Although Senate nominations this year did not break records set in 2018, the numbers are close. There are 12 Democratic female nominees for the Senate in 2020, including two women of color, compared to 15 nominees in 2018. Meanwhile, there are 8 Republican female nominees for the Senate in 2020, matching the GOP record set two years ago.

But according to the CAWP report, women are still only 35.6% of all U.S. House nominees and 30.8% of U.S. Senate nominees as of September 2020.

Rigueur said that although it is important to “celebrate the wins,” we should recognize that this is “a fragile celebratory moment.”

“We celebrate great progress when it comes to race and gender, but we also have to recognize that the progress that we see is fractional, it’s incremental, it’s gradual, and that it doesn’t necessarily reflect transformative change,” Wright told “Good Morning America.” “So again, record numbers, that’s fantastic. But do those record numbers actually translate into record wins?”

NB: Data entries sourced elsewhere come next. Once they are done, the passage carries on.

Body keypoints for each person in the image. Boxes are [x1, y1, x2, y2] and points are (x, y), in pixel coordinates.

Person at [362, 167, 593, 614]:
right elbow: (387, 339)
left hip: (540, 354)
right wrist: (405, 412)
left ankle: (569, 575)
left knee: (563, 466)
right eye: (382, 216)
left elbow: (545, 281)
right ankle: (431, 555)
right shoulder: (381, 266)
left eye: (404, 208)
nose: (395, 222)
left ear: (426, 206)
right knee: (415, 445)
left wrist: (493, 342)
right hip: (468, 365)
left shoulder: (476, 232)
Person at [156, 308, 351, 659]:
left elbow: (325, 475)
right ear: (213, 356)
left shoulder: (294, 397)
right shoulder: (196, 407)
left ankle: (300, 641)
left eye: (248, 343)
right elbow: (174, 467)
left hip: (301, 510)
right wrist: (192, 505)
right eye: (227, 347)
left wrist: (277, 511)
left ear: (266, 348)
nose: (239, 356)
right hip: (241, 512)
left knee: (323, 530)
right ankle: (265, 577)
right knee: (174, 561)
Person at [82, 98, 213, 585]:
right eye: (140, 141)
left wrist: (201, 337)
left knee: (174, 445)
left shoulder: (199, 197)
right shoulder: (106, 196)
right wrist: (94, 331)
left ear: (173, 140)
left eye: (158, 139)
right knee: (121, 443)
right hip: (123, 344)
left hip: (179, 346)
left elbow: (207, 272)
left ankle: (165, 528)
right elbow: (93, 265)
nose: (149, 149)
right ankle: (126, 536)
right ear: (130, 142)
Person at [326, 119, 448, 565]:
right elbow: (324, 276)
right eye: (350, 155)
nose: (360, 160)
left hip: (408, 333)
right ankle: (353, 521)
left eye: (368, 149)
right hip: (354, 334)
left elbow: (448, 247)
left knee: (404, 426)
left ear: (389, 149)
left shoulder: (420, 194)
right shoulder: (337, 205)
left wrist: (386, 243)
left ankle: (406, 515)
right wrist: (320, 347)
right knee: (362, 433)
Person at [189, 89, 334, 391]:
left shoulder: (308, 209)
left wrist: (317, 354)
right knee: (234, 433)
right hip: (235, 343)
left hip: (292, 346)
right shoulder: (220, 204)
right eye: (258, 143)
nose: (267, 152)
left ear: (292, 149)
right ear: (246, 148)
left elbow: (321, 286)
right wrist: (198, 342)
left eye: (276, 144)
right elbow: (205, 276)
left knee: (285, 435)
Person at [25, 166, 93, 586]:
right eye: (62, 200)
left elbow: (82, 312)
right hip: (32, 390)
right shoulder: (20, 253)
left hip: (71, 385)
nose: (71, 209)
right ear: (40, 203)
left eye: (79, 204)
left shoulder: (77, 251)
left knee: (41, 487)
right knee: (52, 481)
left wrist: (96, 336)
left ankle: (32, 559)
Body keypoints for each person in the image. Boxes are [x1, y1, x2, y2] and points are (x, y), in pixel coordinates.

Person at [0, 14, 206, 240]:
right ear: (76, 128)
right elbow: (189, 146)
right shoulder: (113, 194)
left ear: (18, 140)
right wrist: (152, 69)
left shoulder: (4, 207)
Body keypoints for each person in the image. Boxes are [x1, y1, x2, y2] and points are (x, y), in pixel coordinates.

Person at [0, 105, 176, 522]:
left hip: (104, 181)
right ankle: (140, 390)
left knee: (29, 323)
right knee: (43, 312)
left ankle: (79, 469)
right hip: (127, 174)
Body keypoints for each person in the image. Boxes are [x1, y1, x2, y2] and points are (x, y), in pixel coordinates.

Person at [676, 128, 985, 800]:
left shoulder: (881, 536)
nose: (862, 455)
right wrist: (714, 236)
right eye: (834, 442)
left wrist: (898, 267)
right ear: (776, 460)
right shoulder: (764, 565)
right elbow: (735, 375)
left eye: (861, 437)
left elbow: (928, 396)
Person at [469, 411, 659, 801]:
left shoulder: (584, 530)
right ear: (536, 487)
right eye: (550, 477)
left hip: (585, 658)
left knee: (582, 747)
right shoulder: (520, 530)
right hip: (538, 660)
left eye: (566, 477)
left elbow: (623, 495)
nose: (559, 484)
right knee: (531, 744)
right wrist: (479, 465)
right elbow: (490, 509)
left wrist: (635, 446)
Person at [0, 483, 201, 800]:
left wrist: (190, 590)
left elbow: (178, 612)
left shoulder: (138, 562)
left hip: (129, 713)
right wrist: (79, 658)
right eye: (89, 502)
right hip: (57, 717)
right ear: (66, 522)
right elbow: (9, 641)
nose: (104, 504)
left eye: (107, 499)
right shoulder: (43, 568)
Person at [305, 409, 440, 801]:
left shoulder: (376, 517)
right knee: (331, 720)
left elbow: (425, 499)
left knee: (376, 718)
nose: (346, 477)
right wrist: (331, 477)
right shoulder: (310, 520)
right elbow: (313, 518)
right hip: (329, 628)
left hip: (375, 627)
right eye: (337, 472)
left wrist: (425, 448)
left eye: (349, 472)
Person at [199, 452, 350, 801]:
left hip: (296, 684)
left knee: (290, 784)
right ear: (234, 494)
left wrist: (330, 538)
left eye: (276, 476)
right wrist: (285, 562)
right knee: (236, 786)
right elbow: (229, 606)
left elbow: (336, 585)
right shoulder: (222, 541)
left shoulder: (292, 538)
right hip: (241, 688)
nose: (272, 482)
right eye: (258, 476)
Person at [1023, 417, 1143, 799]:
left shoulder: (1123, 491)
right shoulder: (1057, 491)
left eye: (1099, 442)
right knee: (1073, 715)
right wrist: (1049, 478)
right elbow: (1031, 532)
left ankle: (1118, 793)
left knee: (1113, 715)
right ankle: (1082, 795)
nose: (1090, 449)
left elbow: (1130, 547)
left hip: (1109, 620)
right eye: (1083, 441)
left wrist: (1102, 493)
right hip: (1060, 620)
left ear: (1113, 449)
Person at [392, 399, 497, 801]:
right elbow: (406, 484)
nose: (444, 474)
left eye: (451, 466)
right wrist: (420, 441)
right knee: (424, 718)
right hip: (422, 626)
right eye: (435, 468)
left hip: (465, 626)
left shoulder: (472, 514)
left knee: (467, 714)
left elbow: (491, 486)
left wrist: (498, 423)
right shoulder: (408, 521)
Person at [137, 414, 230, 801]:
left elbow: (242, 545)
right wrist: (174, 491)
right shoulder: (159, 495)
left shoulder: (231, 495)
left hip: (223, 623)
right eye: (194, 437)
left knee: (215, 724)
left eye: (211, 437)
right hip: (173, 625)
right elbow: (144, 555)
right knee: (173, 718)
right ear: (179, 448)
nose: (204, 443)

According to a Sept. 18 analysis by The Cook Political Report, cited by CAWP, women are competing in about 32 races that are considered toss-ups.

Meanwhile, there are only 10 House seats that are currently favored to be won in November by non-incumbent female Democrats, and only six House seats where non-incumbent Republican women are favored to win, according to the report.

Per ABC News’ count, among those 10 Democratic House candidates favored to win, six are women of color, including Marilyn Strickland, a Korean-American candidate in Washington, who is running against a white Democratic woman, Beth Doglio. Meanwhile, all six Republican House candidates favored to win are white.

“It’s going to be an exceptionally long time before we achieve any sort of parity as women,” Conway said, adding that “we could have a million Republican women running but if they’re not running in seats that are competitive, again, it doesn’t matter.”

Among the 20 women who are nominees for U.S. Senate, there are 12 Democrats and eight Republicans. Only two are women of color — both Democrats competing in solidly GOP districts. To date, only five women of color have ever served in the Senate. They were all Democrats.

“I think when it comes to women of color in the Republican Party, if it was a real priority of the party, you would recruit and back women of color in particularly competitive and winnable districts, and we haven’t seen that,” Dittmar said.